Hospital communication and information systems should promote a fuller and deeper understanding of the needs and comments of users during development to increase their chances of success in achieving their goals, especially to improve patient care and community health using information technology. The results showed that the mean feasibility and implementation of all six areas of MCI international standards were in practice in 20 wards of the public hospitals in Sabzevar. Also, 50% of users in clinical departments, physicians, and nurses agreed to appropriateness of the hospital information and communication system for carrying out their duties.

All six areas of MCI international standards were assessed as desirable. Three public hospitals in Sabzevar totaling 460 beds were examined in partnership with donors, cardiac, neonatal, pediatrics, emergency, male and female internal medicine wards, and para-clinic units for thalassemia, hemodialysis, laser therapy, laboratory, radiology, mammography, ultrasound, and stress testing. The electronic hospital information system was launched in 1998 and successive phases have been completed. As noted, many employees shared in the success of these programs.

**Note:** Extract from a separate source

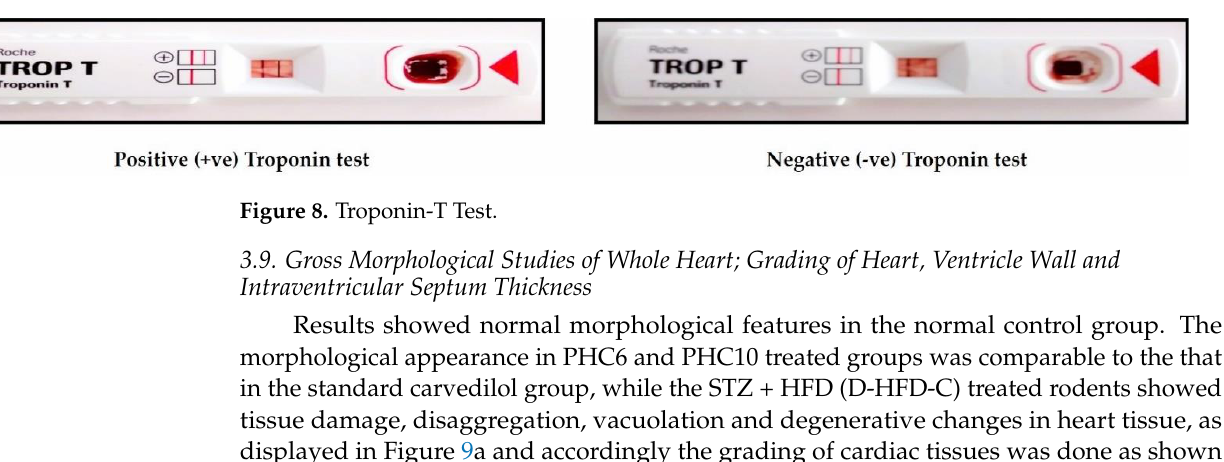
14 Figure 7. Western Blot α/β Myosin Heavy Chain (MHC) expression . All values are expressed as Mean ± SD (n = 6). The values were analysed bt one way ANOVA & followed by Tukey’s t -test and were found to be significantly different at (a,b) p < 0.05 when D-HFD-C was compared with NC & all other Treatment groups were compared with D-HFD-C. Where, NC is normal control; D-HFD- C is Diabetic High Fat Diet Control; PHC-6 & PHC-10 are polyherbal combination treated groups. 3.8. Troponin-T Test The blood from different groups (0.1 mL – 0.5 mL) was put in the well of test pack and left undisturbed for 20 – 30 min, reference images of test results attached as Figure 8. The appearance of two lines on the kit plate showed positive results and indicated the pres- ence of Troponin in the blood sample, whereas negative results were reflected as a single line only, as shown in Table 4 below. Table 4. Effect of olive oil based polyherbal combination pretreatment on Troponin-T in STZ in- duced diabetic cardiomyopathy.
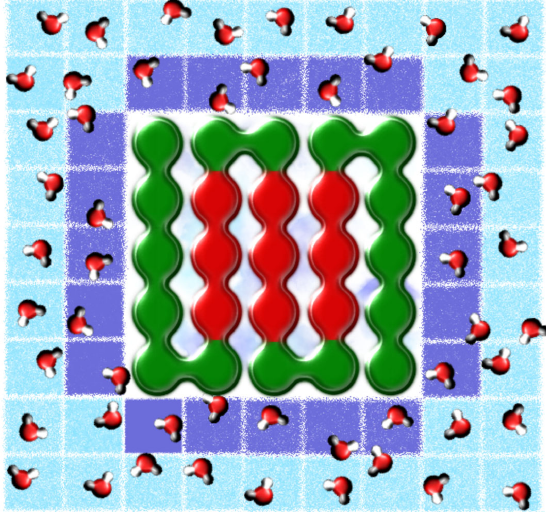
FIG. 10. Schematic representation of the water-protein model. The position of the water molecules is coarse-grained, assigning a cell to each water molecule. The cell size coincides with the average distance between first-neighbor molecules and fluctuates according to the Boltzmann weight of isobaric-isothermal ensemble. The conformational state of water molecule i is described via four bonding indices σ ij , each one accounting for the bonding conformation of molecule i with respect to the neighbor in the direction j . Water molecules around the protein form the hydration shell (dark blue cells). Protein is modeled as a self-avoiding lattice chain, composed of 20 different amino acids. Each amino acid can be hydrophobic or hydrophilic, according to the Kyte-Doolittle hydropathy scale [82]. Red and green amino acids in the figure refer to core and surface elements, respectively.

It is evident that the more employees are informed about and have a more positive opinion of the programs, the greater the effect this will have on their success. Researchers assessed the effect of the hospital information system on hospital performance and work processes from the managerial and user points of view over the years since its design and initiation to help managers in Sabzevar University of Medical Sciences improve planning.

Suggestions:

The results of the study suggest the following for improvement and attainment of the desired goals of the MCI systems:

Application of all six areas of information and communication standards in academic hospitals;

Evaluation and validation of academic hospitals according to JCAHO standards;

Training of all academic hospitals with the use of international accreditation standards;

Involvement of all users by asking about their clinical and administrative needs and expectations of the system to prevent imposing duties that are not part of their job descriptions;

The use of general descriptions and real examples with video tips when designing the software;

Provision of sufficient guides for the system;

Use of similar and exclusive definitions for meanings and words throughout the system;

Using advanced hardware and proper communication channels to enhance the system response speed;

Addition of menus, graphic interfaces, and other features to enhance user customization ability.